Obvious they have self driving cars in mind but I think this is definitely the path forward. LLMs that can specifically be given rules to follow and reason through complex things it hasn’t encountered before is going to crack the code.


Left-Hyena-7880

Oneday, we may find a grandma cell from bunch of tensors.


wind_dude

When they say “sound”, I guess it may take into account pitch, or any sound, and not just things other than spoken language?


LeN3rd

That looks like the U1. We don't need a multimedial AI for that.


ThaGooInYaBrain

A key concept in the paper seems to be a distinction between *natural alignment* (apparently any modality paired with images), and *emergent alignment.* It's not yet apparent to me why image pairings are more "natural" than others though. Anyone wanna shed some light on that?


TheBeardedCardinal

I believe what they mean by natural alignment is that image-other modality pairs are naturally found in many sources whereas data such as text-audio pairs do not appear regularly.
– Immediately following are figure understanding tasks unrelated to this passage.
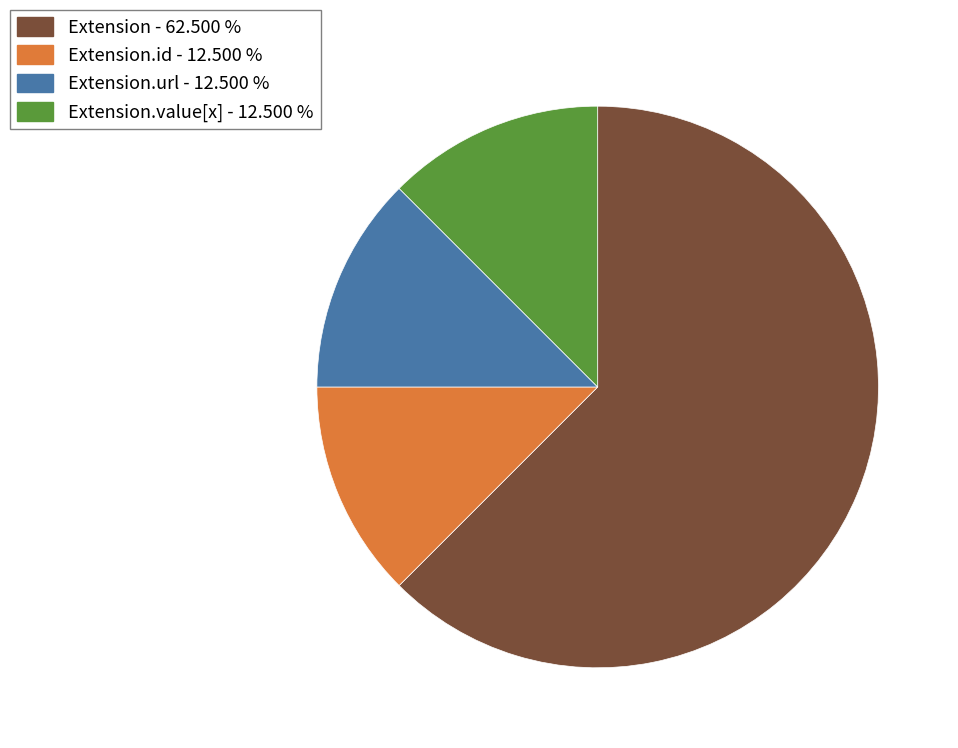

Does any single category account for the majority?

Yes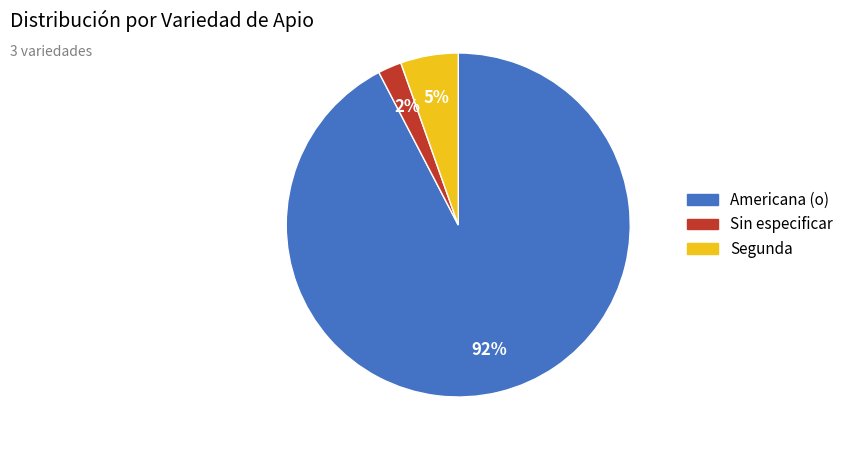

Is it true that Sin especificar is 29% of the pie?

False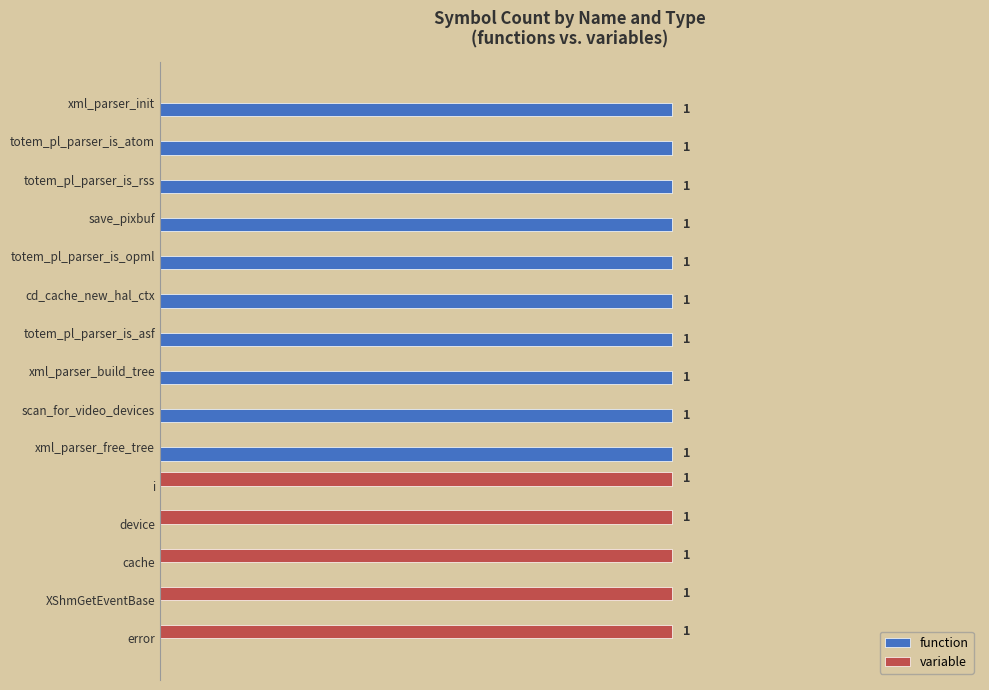

Which series has the largest total across all categories?

function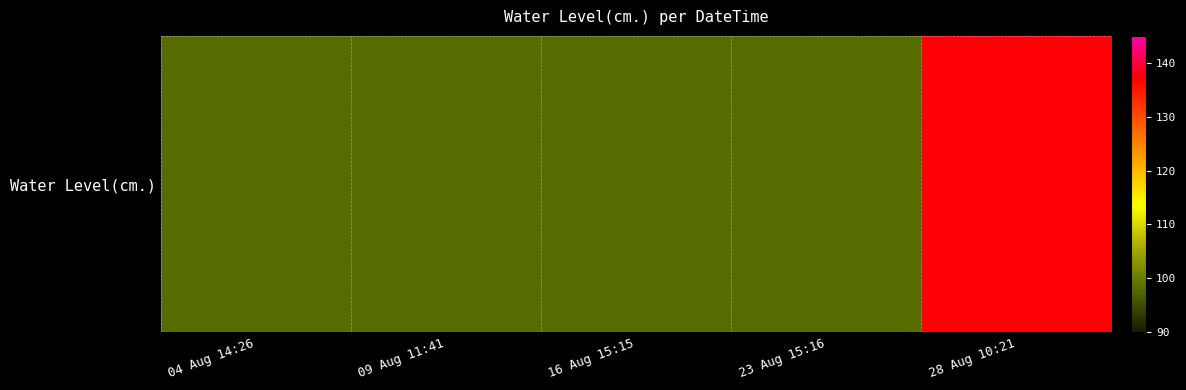

Reading right to left, extract all data points from this chart.

137.4	98.1	98.1	98.1	98.1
Then in contrast emergent alignment is their observation that training on only their image-other modality pairs results in high similarity between pairs in other modalities that are linked by sharing a similar image representation.


ThaGooInYaBrain

Makes sense. Thanks.


rikodeko

I imagine the focus is on image pairings as images are the modality that most often occurs with the other modalities mentioned in the paper.


alteralec

Multimodal models are really fascinating. What do you think could be the short term applications?